Opera fans know that almost any operatic scenario culminates in the tragic death of the heroine, who is almost always a soprano. Chalk it up to high drama or the composer’s postulation that, like art, beauty and nobility are just too fine to survive on opera’s mean, albeit musical, streets.

But not all opera heroines suffer from an overdose of purity. Often, death concludes the character’s redemption. What could be more cleansing, after all, than sloughing off the very mortal coil that has carried us toward perdition? Such was the case with Violetta, heroine of “La Traviata,” literally “The Fallen Woman.” Madison Opera’s excellent production of Giuseppe Verdi’s 19th century potboiler opened Friday at Madison’s Overture Hall.

As in most cases, the road to redemption follows a pretty obvious route. Violetta (soprano Elizabeth Caballero) is a former courtesan, beautiful but not the type of girl one brings home to the mother. However, Alfredo Germont (tenor Giuseppe Varano in both his Madison Opera and U.S. debut), smitten by Violetta, does not stand on convention. He wants her, eventually occupying a beautiful country home with her after a romance that lasts no longer than a scene change.

All is well until Violetta, who apparently purchased the spread with her trollop’s wages, is forced to sell her worldly good to make payment on the manse. Alfredo uncovers her scheme and leaves to buy back her goods just before his father Giorgio Germont (baritone Donnie Ray Albert) arrives, intent on convincing Violetta to leave her son alone.

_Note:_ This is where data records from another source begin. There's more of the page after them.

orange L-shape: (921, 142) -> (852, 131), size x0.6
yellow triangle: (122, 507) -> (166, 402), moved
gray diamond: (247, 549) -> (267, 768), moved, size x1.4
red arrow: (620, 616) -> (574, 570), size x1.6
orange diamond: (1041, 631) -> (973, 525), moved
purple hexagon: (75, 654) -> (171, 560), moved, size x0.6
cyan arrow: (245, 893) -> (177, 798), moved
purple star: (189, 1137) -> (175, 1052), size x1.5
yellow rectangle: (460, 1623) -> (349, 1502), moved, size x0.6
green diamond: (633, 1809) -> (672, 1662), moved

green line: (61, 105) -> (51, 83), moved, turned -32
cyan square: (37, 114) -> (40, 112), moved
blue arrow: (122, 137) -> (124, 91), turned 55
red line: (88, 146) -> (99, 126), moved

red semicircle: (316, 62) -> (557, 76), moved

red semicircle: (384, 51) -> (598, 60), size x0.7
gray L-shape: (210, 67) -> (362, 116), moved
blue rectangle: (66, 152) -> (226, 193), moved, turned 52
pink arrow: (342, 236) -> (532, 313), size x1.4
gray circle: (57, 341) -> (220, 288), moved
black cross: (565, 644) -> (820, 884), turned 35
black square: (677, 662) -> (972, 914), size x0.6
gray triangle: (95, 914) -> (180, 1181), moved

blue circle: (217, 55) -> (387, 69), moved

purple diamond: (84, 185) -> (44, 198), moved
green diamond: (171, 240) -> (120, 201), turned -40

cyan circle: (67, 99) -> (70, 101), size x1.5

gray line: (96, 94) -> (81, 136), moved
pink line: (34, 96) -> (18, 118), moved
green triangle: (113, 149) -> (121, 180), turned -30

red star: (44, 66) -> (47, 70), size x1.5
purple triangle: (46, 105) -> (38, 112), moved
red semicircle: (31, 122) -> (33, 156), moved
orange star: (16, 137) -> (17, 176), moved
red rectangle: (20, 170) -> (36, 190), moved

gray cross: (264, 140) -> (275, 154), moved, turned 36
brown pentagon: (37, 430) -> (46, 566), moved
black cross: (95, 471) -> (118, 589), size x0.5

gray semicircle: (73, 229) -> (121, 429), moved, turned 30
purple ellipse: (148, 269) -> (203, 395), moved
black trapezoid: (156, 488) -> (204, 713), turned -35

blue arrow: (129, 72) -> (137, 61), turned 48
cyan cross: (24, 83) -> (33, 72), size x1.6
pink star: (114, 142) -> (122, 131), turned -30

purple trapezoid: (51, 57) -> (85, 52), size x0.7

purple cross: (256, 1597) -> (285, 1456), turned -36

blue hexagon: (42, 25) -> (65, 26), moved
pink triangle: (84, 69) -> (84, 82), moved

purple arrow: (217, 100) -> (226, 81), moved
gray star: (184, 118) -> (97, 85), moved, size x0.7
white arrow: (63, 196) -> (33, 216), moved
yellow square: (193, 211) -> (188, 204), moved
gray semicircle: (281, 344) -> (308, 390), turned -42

Albert’s commanding baritone is effective, causing the wanton woman to abandon the man who loves her. Alfredo is, of course, heartbroken.

Eventually, deus ex morbus rears its fetid head, afflicting poor Violetta with consumption (tuberculosis), no doubt in restitution for her sinful past. Just before she succumbs, Alfredo appears to take her in his arms, where she marshals her last energies then collapses in an unglamorous heap. Sic semper liberalitas.

Madison Opera, always known or booking top-drawer talent, rose to new heights with Caballero, whose magnificent soprano undulates with power and control rarely experienced. She seduces not only Alfredo, but all of us with her vocal charm, rich and sumptuous in its tone and lyrical in its majesty. The Cuban-American soprano, who previously appeared in Madison’s Opera’s production of Carmen, alone is worth the price of admission.

Top marks, too, go to baritone Albert, whose performance of Giorgio yields a rich, deep timbre every bit as compelling as Caballero’s soaring cadenzas. As Alfredo, Varano arouses more sympathy than empathy in a role that puts him second in presence to Caballero, up to whose performance level the tenor can only pretend to rise.

John deMain and members of the Madison Symphony Orchestra do their usual fine job interpreting a narrative that once again proves the classical operatic thesis that the soprano always dies.